- Your goal
Using the material below, copy every line where "coordinate" appears.

- Collected material

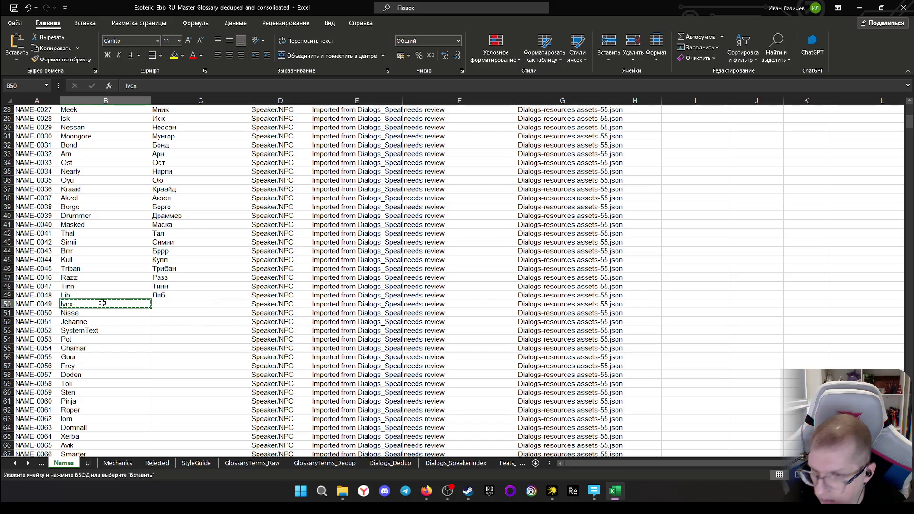
Ask ChatGPT who Ivcx is, get the Ивкс suggestion, and return to the spreadsheet
{"action": "left_click", "coordinate": [616, 490]}
{"action": "left_click", "coordinate": [336, 432]}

- Task response
{"action": "left_click", "coordinate": [616, 490]}
{"action": "left_click", "coordinate": [336, 432]}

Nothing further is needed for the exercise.